Większość przypadków porwań ludzi przez kosmitów sprowadza się do bardzo podobnych opisów. Porwany człowiek jest kładziony na stole chirurgicznym, gdzie otwiera się go i wycina mu różne narządy. To dlatego ofiary wracają na Ziemię z bliznami. W dodatku nie są w stanie niczego sobie przypomnieć, dopóki nie zostaną wprowadzone w stan hipnozy. Dopiero wówczas sypią szczegółami jak z rękawa. Niedowiarkowie powiedzą, że z pomocą hipnozy człowiekowi można wiele wmówić. To prawda, ale… nie da się przeprowadzić takiego procederu na tak wielkiej liczbie ludzi, którzy zgodnym głosem podają szczegóły dotyczące porwania przez kosmitów – i to bardzo podobne, niezależnie od czasu i miejsca rozmowy.

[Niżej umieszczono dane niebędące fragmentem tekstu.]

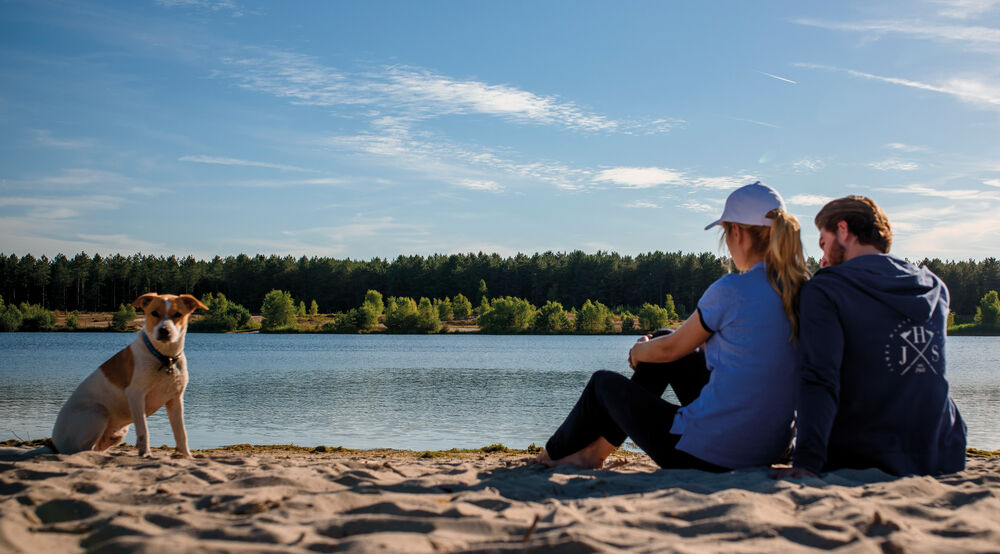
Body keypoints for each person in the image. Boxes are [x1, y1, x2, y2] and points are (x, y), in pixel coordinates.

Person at [536, 182, 811, 471]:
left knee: (602, 384)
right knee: (664, 337)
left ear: (738, 233)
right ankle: (595, 453)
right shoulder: (802, 289)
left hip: (709, 454)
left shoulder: (732, 289)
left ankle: (553, 453)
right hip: (770, 448)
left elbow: (671, 349)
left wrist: (640, 351)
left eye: (726, 235)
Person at [776, 196, 966, 479]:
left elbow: (819, 377)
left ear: (843, 230)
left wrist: (807, 463)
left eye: (824, 244)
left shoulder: (827, 289)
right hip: (942, 454)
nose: (823, 259)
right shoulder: (935, 287)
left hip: (863, 456)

Ustaliliśmy już, że rządom nie zależy na potwierdzeniu istnienia pozaziemskich cywilizacji, bo mogłoby to istotnie przeformułować myślenie o Wszechświecie, nie wspominając o tym, że ludzie musieliby odrzucić narcystyczną wizję siebie jako jedynych, wybranych rozumnych istot na świecie. Ale to nie wszystko. Do tego dochodzi jeszcze Kościół, któremu zapewne też nie bardzo zależy na tym, by potwierdzić istnienie obcych rozumnych cywilizacji. Wyobraźcie sobie, do jak wielkiego przewrotu by doszło, gdyby nagle się okazało, że część zdarzeń opisanych w Biblii tak naprawdę może być świadectwem wizyty kosmitów na Ziemi i niekoniecznie dotyczyć boskiej materii. Dodajmy od razu, że w Piśmie Świętym można znaleźć fragmenty, które – najdelikatniej ujmując – dają do myślenia, jeżeli chodzi o istnienie kosmitów.
To zresztą nie koniec dowodów. Mamy ich wiele i nie zawahamy się ich przytoczyć. Zapraszamy zatem do świata, o którym już dawno temu powinniście usłyszeć, ale nikt nie miał odwagi wam o nim opowiedzieć!